- TASK: Could you please return each line of the data that has the word "nuclear"?

Stored items
+---+

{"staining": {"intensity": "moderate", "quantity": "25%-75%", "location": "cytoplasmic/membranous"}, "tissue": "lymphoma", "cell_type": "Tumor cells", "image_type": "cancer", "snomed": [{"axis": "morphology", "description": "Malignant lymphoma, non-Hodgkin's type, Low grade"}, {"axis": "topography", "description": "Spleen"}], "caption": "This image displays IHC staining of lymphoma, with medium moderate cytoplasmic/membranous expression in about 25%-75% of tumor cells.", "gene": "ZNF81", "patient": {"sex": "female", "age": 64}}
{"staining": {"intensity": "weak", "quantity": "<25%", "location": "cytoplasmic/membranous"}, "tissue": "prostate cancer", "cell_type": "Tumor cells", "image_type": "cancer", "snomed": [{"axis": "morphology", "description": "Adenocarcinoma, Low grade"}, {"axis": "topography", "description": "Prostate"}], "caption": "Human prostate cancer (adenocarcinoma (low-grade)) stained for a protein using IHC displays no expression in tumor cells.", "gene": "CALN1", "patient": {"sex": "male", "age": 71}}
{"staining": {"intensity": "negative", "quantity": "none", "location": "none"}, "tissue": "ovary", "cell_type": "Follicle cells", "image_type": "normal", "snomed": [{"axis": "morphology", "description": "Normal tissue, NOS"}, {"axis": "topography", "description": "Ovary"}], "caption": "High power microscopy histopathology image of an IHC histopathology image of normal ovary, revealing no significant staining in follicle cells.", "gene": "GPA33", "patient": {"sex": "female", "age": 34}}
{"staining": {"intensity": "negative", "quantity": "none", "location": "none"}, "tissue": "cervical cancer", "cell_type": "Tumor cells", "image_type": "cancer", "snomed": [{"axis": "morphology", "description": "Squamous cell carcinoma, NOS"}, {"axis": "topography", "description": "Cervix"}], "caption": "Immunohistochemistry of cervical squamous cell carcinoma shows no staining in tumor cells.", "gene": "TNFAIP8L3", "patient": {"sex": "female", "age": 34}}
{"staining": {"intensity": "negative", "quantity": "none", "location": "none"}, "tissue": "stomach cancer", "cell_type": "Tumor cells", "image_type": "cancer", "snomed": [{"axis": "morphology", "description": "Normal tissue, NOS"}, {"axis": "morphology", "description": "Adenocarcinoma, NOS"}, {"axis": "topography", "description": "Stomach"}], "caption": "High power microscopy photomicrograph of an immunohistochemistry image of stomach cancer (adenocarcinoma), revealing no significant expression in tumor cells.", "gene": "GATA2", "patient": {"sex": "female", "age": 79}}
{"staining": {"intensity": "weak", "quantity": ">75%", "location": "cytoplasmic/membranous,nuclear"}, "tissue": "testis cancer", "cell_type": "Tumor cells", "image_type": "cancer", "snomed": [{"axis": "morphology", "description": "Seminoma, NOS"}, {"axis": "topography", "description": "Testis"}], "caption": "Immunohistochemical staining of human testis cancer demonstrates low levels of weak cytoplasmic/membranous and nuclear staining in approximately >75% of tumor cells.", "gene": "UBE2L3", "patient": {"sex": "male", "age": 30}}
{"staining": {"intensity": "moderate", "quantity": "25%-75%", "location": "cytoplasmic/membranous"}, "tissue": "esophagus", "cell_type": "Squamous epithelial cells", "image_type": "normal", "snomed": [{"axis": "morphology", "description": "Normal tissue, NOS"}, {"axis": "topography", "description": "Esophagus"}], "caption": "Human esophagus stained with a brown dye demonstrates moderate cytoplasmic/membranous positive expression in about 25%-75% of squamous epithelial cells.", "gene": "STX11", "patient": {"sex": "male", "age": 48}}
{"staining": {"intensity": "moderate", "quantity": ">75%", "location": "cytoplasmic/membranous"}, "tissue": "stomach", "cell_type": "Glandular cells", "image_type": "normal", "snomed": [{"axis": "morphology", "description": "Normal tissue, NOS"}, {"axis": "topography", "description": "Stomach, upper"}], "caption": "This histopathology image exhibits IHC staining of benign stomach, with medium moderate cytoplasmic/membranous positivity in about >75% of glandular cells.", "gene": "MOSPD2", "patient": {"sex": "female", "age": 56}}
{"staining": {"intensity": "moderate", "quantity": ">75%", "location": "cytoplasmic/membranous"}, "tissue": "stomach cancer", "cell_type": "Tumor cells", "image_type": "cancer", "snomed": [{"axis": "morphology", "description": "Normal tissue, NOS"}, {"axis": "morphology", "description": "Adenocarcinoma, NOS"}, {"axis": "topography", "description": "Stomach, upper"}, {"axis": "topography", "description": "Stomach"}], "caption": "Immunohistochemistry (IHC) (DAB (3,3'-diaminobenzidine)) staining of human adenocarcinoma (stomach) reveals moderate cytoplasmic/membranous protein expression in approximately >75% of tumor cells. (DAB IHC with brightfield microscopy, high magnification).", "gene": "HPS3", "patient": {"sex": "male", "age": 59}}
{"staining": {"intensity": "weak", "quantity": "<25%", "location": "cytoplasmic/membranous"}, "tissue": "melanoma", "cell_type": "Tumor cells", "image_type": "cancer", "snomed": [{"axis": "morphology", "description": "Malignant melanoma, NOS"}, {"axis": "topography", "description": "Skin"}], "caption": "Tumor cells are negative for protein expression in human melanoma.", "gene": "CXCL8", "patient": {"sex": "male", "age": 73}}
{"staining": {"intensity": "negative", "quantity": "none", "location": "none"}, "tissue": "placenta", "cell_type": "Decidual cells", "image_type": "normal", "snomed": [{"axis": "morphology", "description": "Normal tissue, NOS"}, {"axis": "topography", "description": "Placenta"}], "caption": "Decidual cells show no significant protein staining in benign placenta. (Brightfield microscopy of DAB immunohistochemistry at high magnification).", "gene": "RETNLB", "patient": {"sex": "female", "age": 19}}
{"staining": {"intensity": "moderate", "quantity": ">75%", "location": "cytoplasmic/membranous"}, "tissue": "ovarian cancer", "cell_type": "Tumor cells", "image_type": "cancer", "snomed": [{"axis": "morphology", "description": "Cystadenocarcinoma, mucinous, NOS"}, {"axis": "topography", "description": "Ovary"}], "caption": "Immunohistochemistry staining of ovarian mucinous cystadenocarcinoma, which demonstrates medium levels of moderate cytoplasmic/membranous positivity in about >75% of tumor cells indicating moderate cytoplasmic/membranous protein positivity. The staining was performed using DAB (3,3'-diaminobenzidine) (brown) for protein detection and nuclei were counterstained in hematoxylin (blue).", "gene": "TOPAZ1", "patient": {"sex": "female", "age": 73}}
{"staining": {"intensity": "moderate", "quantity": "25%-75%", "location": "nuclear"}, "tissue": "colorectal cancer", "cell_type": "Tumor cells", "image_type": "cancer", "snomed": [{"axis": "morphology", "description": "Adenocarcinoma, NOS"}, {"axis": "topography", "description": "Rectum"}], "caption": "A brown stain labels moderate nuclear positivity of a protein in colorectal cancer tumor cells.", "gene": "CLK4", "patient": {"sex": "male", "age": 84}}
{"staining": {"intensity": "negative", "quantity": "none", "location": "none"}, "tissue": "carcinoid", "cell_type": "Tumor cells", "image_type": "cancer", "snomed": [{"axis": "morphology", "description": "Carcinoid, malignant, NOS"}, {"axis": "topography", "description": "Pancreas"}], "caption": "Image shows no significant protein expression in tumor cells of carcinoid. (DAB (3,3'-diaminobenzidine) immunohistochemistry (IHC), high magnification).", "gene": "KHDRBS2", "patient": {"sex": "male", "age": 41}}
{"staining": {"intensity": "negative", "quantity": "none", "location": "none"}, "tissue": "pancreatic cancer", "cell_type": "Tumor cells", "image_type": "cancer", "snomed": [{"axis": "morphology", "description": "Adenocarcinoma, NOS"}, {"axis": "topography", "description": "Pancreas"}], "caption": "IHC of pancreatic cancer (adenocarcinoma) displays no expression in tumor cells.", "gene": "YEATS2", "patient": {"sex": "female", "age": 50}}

+---+

- RESPONSE BOX:
{"staining": {"intensity": "weak", "quantity": ">75%", "location": "cytoplasmic/membranous,nuclear"}, "tissue": "testis cancer", "cell_type": "Tumor cells", "image_type": "cancer", "snomed": [{"axis": "morphology", "description": "Seminoma, NOS"}, {"axis": "topography", "description": "Testis"}], "caption": "Immunohistochemical staining of human testis cancer demonstrates low levels of weak cytoplasmic/membranous and nuclear staining in approximately >75% of tumor cells.", "gene": "UBE2L3", "patient": {"sex": "male", "age": 30}}
{"staining": {"intensity": "moderate", "quantity": "25%-75%", "location": "nuclear"}, "tissue": "colorectal cancer", "cell_type": "Tumor cells", "image_type": "cancer", "snomed": [{"axis": "morphology", "description": "Adenocarcinoma, NOS"}, {"axis": "topography", "description": "Rectum"}], "caption": "A brown stain labels moderate nuclear positivity of a protein in colorectal cancer tumor cells.", "gene": "CLK4", "patient": {"sex": "male", "age": 84}}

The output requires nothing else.